Novartis taps Microsoft’s AI expertise for drug development
Novartis has forged an alliance with Microsoft that will apply artificial intelligence and machine-learning to the discovery, development and commercialisation of new medicines.
The five-year deal to create a joint AI Innovation Lab, which will be reviewed every year, will initially focus on applying AI across Novartis’ internal processes.
The aim is to create a data science culture across the company that will bring together information from any source, including clinical trials, diagnostic data, laboratory notes, medical papers and online forums.
A second phase will start to tackle “some of the hardest computational challenges within life sciences” by combining “deep biology and deep data science” that could eventually improve the speed and precision of new drug development, said Novartis.
Projects could include smart dosing for diseases like macular degeneration or blood cancers, chemical modelling techniques to generate lead molecules that it is hoped will avoid wasted effort synthesising and characterising leads in the lab, and working out which patients will respond best to cell and gene therapies.
It’s the second AI-focused deal for Novartis in a month, coming after the Swiss company agreed a deal with UK-based BenevolentAI to find potential new uses for oncology drugs already in its pipeline.
Novartis chief executive Vas Narasimhan said the partnership “will help us deliver on our purpose to reimagine medicine to improve and extend lives,” while his counterpart at Microsoft – Satya Nadella – added that it will “bring AI capabilities to every Novartis employee so they can unlock new insights as they work to discover new medicines and reduce patient costs.”
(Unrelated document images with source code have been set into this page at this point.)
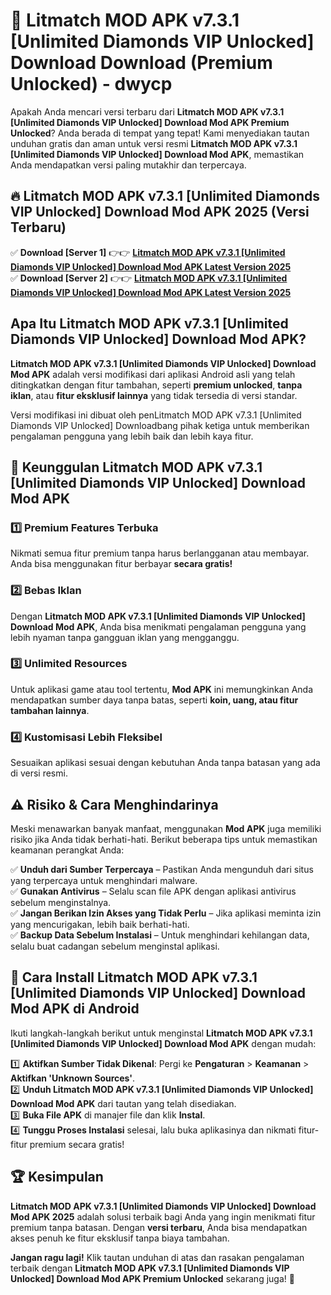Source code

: # 🎯 Litmatch MOD APK v7.3.1 [Unlimited Diamonds VIP Unlocked] Download  Download (Premium Unlocked) -  dwycp

Apakah Anda mencari versi terbaru dari **Litmatch MOD APK v7.3.1 [Unlimited Diamonds VIP Unlocked] Download Mod APK Premium Unlocked**? Anda berada di tempat yang tepat! Kami menyediakan tautan unduhan gratis dan aman untuk versi resmi **Litmatch MOD APK v7.3.1 [Unlimited Diamonds VIP Unlocked] Download Mod APK**, memastikan Anda mendapatkan versi paling mutakhir dan terpercaya.

## 🔥 Litmatch MOD APK v7.3.1 [Unlimited Diamonds VIP Unlocked] Download Mod APK 2025 (Versi Terbaru)

✅ **Download [Server 1]** 👉👉 [**Litmatch MOD APK v7.3.1 [Unlimited Diamonds VIP Unlocked] Download Mod APK Latest Version 2025**](https://momento.my/?title=Litmatch_MOD_APK_v7.3.1_[Unlimited_Diamonds_VIP_Unlocked]_Download)  
✅ **Download [Server 2]** 👉👉 [**Litmatch MOD APK v7.3.1 [Unlimited Diamonds VIP Unlocked] Download Mod APK Latest Version 2025**](https://momento.my/?title=Litmatch_MOD_APK_v7.3.1_[Unlimited_Diamonds_VIP_Unlocked]_Download)  

## Apa Itu Litmatch MOD APK v7.3.1 [Unlimited Diamonds VIP Unlocked] Download Mod APK?

**Litmatch MOD APK v7.3.1 [Unlimited Diamonds VIP Unlocked] Download Mod APK** adalah versi modifikasi dari aplikasi Android asli yang telah ditingkatkan dengan fitur tambahan, seperti **premium unlocked**, **tanpa iklan**, atau **fitur eksklusif lainnya** yang tidak tersedia di versi standar.

Versi modifikasi ini dibuat oleh penLitmatch MOD APK v7.3.1 [Unlimited Diamonds VIP Unlocked] Downloadbang pihak ketiga untuk memberikan pengalaman pengguna yang lebih baik dan lebih kaya fitur.

## 🎯 Keunggulan Litmatch MOD APK v7.3.1 [Unlimited Diamonds VIP Unlocked] Download Mod APK

### 1️⃣ Premium Features Terbuka
Nikmati semua fitur premium tanpa harus berlangganan atau membayar. Anda bisa menggunakan fitur berbayar **secara gratis!**

### 2️⃣ Bebas Iklan
Dengan **Litmatch MOD APK v7.3.1 [Unlimited Diamonds VIP Unlocked] Download Mod APK**, Anda bisa menikmati pengalaman pengguna yang lebih nyaman tanpa gangguan iklan yang mengganggu.

### 3️⃣ Unlimited Resources
Untuk aplikasi game atau tool tertentu, **Mod APK** ini memungkinkan Anda mendapatkan sumber daya tanpa batas, seperti **koin, uang, atau fitur tambahan lainnya**.

### 4️⃣ Kustomisasi Lebih Fleksibel
Sesuaikan aplikasi sesuai dengan kebutuhan Anda tanpa batasan yang ada di versi resmi.

## ⚠️ Risiko & Cara Menghindarinya

Meski menawarkan banyak manfaat, menggunakan **Mod APK** juga memiliki risiko jika Anda tidak berhati-hati. Berikut beberapa tips untuk memastikan keamanan perangkat Anda:

✅ **Unduh dari Sumber Terpercaya** – Pastikan Anda mengunduh dari situs yang terpercaya untuk menghindari malware.  
✅ **Gunakan Antivirus** – Selalu scan file APK dengan aplikasi antivirus sebelum menginstalnya.  
✅ **Jangan Berikan Izin Akses yang Tidak Perlu** – Jika aplikasi meminta izin yang mencurigakan, lebih baik berhati-hati.  
✅ **Backup Data Sebelum Instalasi** – Untuk menghindari kehilangan data, selalu buat cadangan sebelum menginstal aplikasi.

## 📌 Cara Install Litmatch MOD APK v7.3.1 [Unlimited Diamonds VIP Unlocked] Download Mod APK di Android

Ikuti langkah-langkah berikut untuk menginstal **Litmatch MOD APK v7.3.1 [Unlimited Diamonds VIP Unlocked] Download Mod APK** dengan mudah:

1️⃣ **Aktifkan Sumber Tidak Dikenal**: Pergi ke **Pengaturan** > **Keamanan** > **Aktifkan 'Unknown Sources'**.  
2️⃣ **Unduh Litmatch MOD APK v7.3.1 [Unlimited Diamonds VIP Unlocked] Download Mod APK** dari tautan yang telah disediakan.  
3️⃣ **Buka File APK** di manajer file dan klik **Instal**.  
4️⃣ **Tunggu Proses Instalasi** selesai, lalu buka aplikasinya dan nikmati fitur-fitur premium secara gratis!

## 🏆 Kesimpulan

**Litmatch MOD APK v7.3.1 [Unlimited Diamonds VIP Unlocked] Download Mod APK 2025** adalah solusi terbaik bagi Anda yang ingin menikmati fitur premium tanpa batasan. Dengan **versi terbaru**, Anda bisa mendapatkan akses penuh ke fitur eksklusif tanpa biaya tambahan.

**Jangan ragu lagi!** Klik tautan unduhan di atas dan rasakan pengalaman terbaik dengan **Litmatch MOD APK v7.3.1 [Unlimited Diamonds VIP Unlocked] Download Mod APK Premium Unlocked** sekarang juga! 🚀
Big pharma is increasingly turning to AI to make the drug discovery process faster and more efficient, improving the initial screening of drug compounds and helping to predict the chances of success for a drug candidate.
Other recent deals in this area include an alliance between AstraZeneca and BenevolentAI looking at chronic kidney and lung diseases, and cancer focused alliances between Celgene and GlaxoSmithKline with Exscientia.
Novartis was an early adopter and two years ago – before he took the CEO role at Novartis and was serving as the company’s global head of drug development and chief medical officer – Narasimhan told pharmaphorum that AI had broad potential in improving R&D productivity, the conduct of clinical trials and analysing safety data.
“If you find a molecule, you want to find all the different ways you might be able to apply that insight to a disease,” he said.
The financial terms of the Microsoft agreement haven’t been disclosed, but the overall investment will include “project funding, subject-matter experts, technology, and tools”, according to the partners.
Joint research activities will be carried out at Novartis’ sites in Basel, Switzerland, and Dublin, Ireland, as well as at the Microsoft Research Lab in Cambridge, UK.